### Problem description
Carry on the forum post about the gyro unit's wiring from the point at which it ends.

### Text segment
————————

Hi: This post does not match post #8. Maybe a wire color typo?Last bit, as it now sits on my desk finsihed
I took apart the gyro even though I didn't need it to work, but was now curious. Its acutally working fine, magnets and all. The base of the gyro unit contains 4 electromagnets connected in series in two pairs.
First pair are White + and Black -
Second pair are Red / Yellow and Red / Green
A third magnet rings the circular metal insert above the other four magents using Black for + and Black for -
The final electromagnet is a very large half circle coil right behind the mirror, with Black + and Black -
Final cable pinout for whomever else reads this off google later
1. Ground
2. Black
3. White
4. Red
5. Red / Yellow
6. Red / Blue
7. Red / Green
8. light
9. light
10. Grey
Something else obviously controls these all seperately, as increasing or decreasing voltage to any given set lets you adjust the 'center' position of the mirror. As I didn't have that I wired them all up in series, and at 12 volts they put out a decent strenght field and could center up the mirror. I applied 18 volts to the motor which got it good and revved up, so it all works!

————————

Collected data:

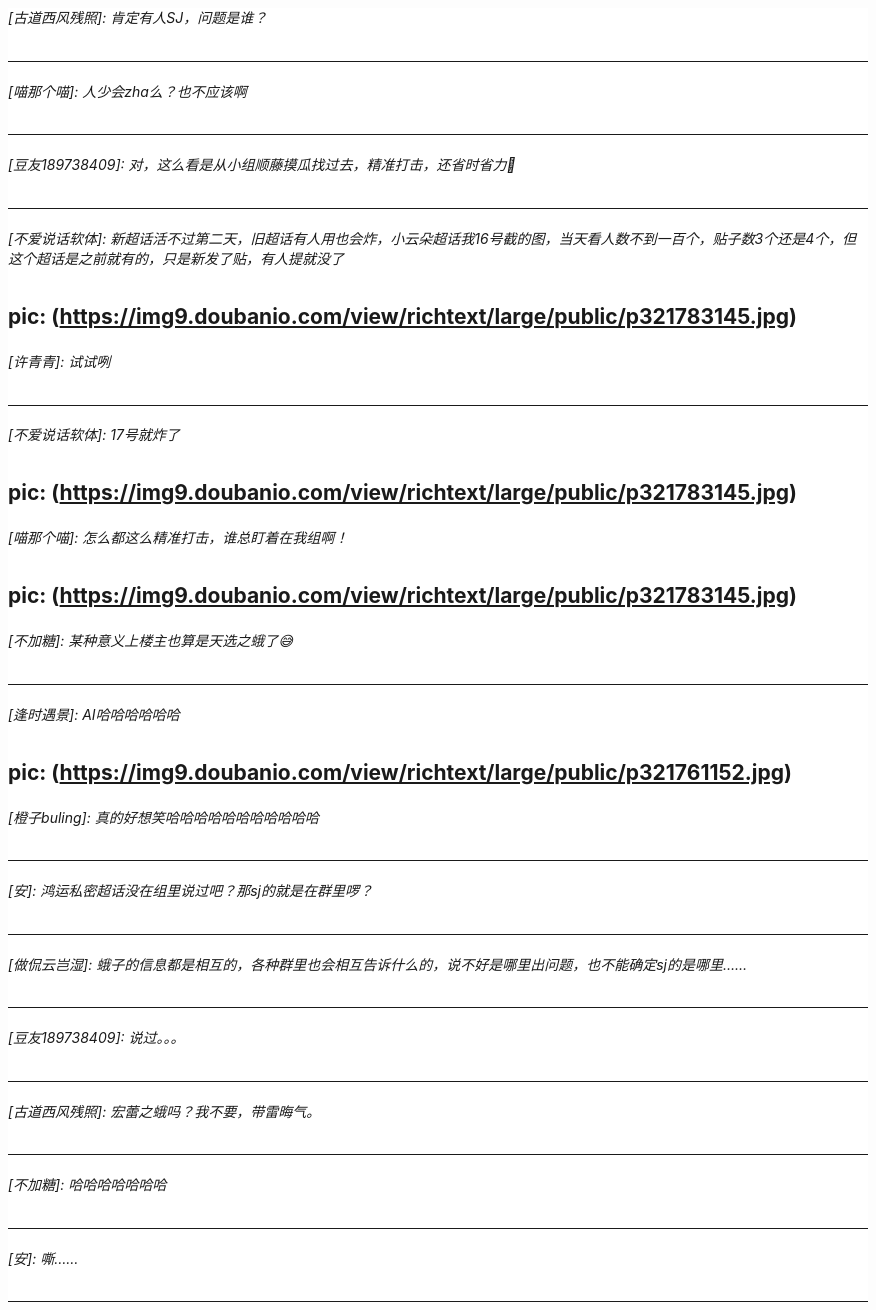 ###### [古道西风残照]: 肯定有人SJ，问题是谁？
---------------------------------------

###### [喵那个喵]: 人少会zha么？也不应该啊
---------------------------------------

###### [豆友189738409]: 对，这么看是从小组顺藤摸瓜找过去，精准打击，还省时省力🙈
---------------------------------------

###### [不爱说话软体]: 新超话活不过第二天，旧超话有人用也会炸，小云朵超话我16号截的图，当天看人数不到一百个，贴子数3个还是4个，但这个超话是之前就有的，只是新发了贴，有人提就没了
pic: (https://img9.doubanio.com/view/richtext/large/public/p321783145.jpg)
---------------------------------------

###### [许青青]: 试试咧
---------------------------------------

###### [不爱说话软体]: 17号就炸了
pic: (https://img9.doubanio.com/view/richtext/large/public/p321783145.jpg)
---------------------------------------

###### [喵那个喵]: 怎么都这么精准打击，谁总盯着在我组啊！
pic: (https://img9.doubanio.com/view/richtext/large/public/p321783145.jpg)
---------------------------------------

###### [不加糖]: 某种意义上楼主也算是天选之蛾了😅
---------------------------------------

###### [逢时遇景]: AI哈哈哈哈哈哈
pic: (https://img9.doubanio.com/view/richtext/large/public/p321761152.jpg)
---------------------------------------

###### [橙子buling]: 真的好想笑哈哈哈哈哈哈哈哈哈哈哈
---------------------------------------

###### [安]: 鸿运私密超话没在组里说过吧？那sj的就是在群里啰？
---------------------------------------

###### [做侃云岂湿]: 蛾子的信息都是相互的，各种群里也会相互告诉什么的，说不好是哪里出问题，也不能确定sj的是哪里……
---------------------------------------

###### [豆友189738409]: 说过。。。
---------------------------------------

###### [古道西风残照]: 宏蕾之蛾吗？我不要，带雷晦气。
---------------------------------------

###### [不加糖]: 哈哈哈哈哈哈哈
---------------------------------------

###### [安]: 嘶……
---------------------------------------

————————

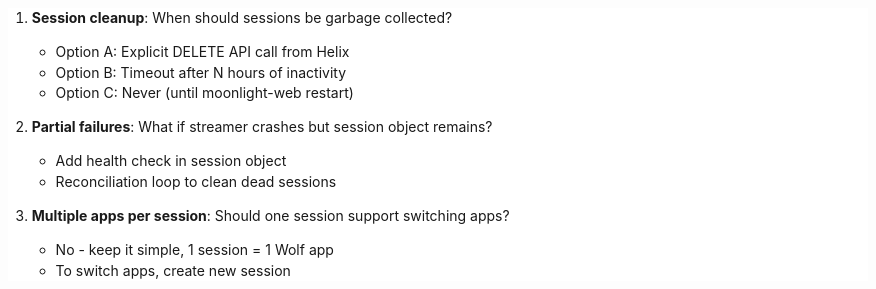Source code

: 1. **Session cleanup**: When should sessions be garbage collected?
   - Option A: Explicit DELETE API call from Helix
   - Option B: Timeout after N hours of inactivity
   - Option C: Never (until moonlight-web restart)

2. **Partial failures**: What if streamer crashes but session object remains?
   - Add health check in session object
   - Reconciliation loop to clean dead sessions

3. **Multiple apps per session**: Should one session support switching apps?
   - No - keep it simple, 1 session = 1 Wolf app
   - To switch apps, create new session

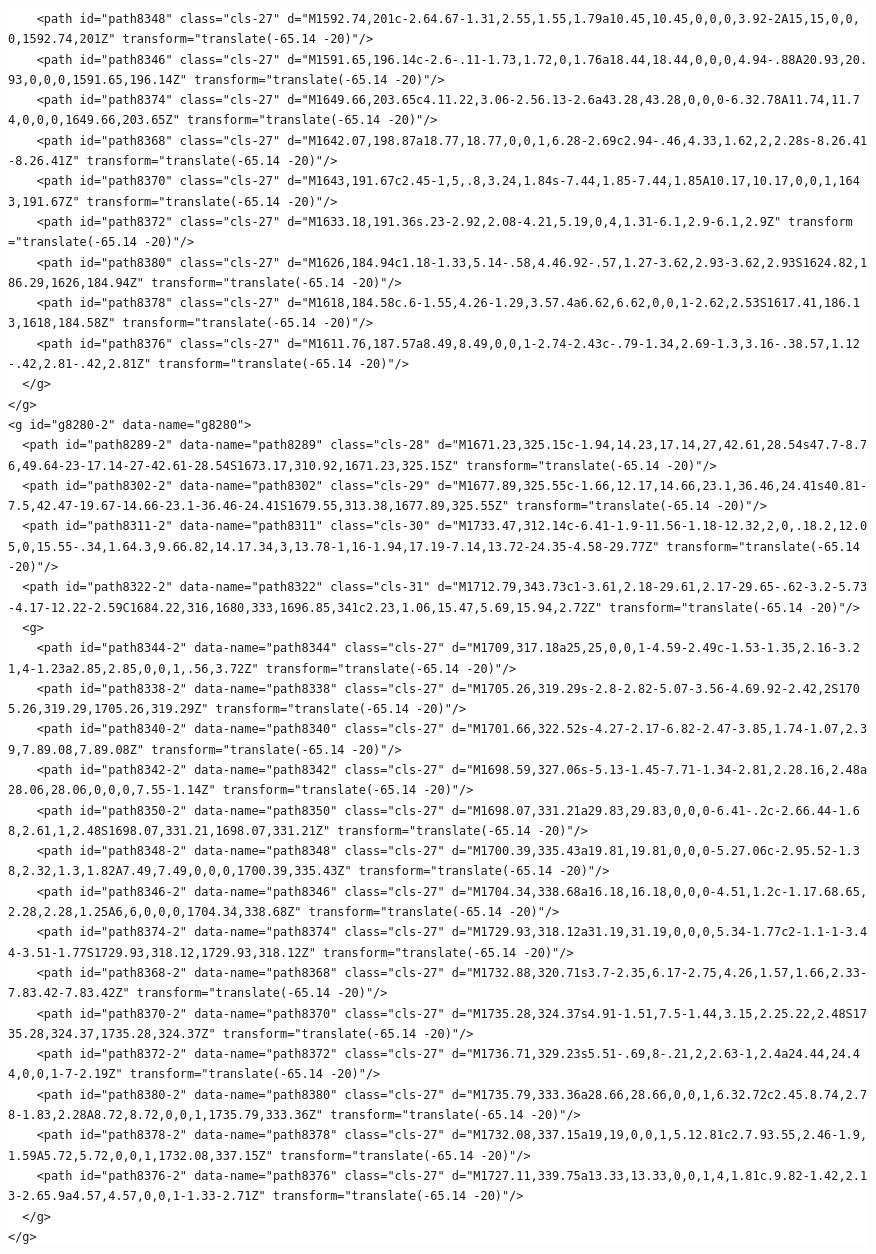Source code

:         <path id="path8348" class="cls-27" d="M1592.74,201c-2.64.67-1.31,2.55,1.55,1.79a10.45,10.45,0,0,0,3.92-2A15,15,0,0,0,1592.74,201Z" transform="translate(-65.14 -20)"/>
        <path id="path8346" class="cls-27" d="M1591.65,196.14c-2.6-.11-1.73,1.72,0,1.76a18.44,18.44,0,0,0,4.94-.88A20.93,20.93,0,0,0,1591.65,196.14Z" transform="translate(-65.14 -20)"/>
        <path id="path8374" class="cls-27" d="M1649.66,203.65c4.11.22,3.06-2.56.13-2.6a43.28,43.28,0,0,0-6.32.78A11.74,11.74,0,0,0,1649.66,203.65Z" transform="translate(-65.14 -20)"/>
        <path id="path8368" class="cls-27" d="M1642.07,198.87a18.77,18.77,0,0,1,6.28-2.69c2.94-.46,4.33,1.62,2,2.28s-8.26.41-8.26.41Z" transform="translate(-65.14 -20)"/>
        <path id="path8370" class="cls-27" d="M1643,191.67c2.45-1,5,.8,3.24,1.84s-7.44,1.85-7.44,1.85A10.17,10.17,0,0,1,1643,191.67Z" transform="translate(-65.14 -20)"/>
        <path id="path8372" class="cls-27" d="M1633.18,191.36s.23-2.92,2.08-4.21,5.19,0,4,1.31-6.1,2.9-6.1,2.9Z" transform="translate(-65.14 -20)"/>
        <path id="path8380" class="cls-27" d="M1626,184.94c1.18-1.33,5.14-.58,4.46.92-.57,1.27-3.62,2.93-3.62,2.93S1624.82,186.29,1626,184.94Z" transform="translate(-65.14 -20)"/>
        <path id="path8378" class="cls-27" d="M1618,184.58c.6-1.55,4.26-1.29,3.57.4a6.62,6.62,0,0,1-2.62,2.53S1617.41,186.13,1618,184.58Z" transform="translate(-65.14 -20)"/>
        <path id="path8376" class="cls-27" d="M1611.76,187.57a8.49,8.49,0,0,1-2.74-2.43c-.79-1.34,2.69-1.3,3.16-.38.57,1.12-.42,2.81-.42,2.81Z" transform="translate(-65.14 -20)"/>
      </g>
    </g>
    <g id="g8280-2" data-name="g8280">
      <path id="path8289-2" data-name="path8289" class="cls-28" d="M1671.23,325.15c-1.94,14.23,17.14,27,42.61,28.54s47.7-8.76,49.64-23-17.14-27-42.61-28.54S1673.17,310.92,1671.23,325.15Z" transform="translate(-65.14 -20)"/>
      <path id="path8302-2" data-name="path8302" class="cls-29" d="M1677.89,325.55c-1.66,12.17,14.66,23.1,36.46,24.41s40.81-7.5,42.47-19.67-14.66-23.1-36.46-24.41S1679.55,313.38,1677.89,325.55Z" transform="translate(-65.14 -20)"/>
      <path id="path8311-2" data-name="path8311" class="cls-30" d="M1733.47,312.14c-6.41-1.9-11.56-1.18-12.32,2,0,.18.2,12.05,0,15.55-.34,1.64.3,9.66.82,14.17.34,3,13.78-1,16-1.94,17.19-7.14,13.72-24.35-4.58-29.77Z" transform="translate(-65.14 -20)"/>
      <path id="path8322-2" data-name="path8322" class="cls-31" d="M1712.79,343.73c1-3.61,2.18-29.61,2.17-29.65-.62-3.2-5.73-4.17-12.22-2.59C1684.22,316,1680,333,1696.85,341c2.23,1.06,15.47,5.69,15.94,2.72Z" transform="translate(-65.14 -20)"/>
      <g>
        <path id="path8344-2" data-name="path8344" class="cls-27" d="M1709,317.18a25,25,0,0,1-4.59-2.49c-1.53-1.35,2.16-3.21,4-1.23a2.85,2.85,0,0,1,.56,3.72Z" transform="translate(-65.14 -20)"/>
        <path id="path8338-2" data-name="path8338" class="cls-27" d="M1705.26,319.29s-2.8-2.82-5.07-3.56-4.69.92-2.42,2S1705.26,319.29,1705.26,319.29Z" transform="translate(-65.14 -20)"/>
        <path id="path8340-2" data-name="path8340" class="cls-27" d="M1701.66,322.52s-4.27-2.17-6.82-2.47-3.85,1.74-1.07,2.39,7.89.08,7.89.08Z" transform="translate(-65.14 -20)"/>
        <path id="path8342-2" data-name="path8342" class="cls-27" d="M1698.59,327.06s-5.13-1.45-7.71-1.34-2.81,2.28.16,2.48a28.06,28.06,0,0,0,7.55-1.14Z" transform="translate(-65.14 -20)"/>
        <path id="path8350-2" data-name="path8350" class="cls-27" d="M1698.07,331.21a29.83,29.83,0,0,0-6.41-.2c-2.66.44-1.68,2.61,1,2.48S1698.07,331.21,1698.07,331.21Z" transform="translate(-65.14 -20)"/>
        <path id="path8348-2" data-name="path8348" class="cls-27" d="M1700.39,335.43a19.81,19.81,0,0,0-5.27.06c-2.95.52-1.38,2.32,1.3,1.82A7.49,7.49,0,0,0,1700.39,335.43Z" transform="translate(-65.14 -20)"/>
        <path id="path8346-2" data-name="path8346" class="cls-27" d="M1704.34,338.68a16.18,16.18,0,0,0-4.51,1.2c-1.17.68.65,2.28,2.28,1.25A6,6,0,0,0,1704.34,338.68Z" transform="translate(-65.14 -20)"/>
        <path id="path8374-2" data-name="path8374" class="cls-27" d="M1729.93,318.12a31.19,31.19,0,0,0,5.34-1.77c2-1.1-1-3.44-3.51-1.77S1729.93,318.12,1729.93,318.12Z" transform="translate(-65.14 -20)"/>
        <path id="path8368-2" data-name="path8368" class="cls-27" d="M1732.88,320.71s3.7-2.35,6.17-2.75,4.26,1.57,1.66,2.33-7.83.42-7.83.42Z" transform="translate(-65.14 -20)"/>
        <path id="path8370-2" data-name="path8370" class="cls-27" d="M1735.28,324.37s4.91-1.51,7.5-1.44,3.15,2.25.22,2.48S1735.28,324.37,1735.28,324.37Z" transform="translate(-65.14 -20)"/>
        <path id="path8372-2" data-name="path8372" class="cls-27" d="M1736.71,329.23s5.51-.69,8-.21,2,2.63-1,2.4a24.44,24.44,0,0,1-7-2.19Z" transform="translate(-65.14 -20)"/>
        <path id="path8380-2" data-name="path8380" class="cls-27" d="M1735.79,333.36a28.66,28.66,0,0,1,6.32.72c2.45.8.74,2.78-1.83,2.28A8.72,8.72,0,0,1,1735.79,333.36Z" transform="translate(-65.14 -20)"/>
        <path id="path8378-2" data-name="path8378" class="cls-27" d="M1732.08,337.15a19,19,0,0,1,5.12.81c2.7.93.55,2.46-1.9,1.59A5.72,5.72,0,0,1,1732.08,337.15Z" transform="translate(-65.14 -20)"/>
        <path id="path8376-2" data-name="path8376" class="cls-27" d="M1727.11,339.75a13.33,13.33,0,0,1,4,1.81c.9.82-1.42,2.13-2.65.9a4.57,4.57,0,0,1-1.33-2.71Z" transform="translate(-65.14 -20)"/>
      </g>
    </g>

————————

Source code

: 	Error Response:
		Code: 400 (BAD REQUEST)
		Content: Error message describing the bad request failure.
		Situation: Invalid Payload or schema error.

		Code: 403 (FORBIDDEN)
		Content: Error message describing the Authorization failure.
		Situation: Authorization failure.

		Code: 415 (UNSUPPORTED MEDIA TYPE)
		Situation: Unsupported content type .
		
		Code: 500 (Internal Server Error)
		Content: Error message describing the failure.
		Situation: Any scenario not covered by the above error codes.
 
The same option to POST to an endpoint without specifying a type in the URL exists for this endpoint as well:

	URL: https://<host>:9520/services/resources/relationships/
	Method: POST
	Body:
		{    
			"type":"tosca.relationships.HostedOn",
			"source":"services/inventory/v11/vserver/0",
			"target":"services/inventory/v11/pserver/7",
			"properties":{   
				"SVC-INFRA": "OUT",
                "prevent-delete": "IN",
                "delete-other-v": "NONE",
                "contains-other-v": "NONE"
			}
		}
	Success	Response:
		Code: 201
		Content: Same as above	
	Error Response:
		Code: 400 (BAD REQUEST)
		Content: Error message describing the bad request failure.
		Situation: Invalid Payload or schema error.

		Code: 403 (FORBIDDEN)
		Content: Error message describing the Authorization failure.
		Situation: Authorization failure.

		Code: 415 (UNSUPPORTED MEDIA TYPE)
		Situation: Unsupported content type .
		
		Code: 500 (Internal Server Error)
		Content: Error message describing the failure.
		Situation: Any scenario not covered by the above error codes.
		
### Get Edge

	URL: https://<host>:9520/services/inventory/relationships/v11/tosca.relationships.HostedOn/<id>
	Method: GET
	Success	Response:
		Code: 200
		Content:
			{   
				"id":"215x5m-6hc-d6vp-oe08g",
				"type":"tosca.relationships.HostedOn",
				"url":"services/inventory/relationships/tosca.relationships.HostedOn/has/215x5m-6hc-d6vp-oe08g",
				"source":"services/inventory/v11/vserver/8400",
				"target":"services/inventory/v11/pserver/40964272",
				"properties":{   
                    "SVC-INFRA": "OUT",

————————

### Reply to the exercise
To display it there was no plan to have it spinning, but I do want it lit. I secured the gyro mirror with two easily removable dropes of hot glue. I went to the auto store and swapped out the 12 volt bulbs I'd replaced the 22 volt bulbs with for a set of low voltage (9 volt) LEDs.
I wired this into a 500ma 9volt wall power supply, and it'll pretty much run forever now without all the heat from the regular bulbs. End result looks good:
Your eye combines the two image into one when you view it, and it all appears centered when you do.
And the reason for the ability to mask that circle? When using the computing side, you mask the circle on the fixed old-style side since you see both at once. They leave the crosshair there, as that is still the final destination of your bullet, and it lets you see the lead the computer is giving you.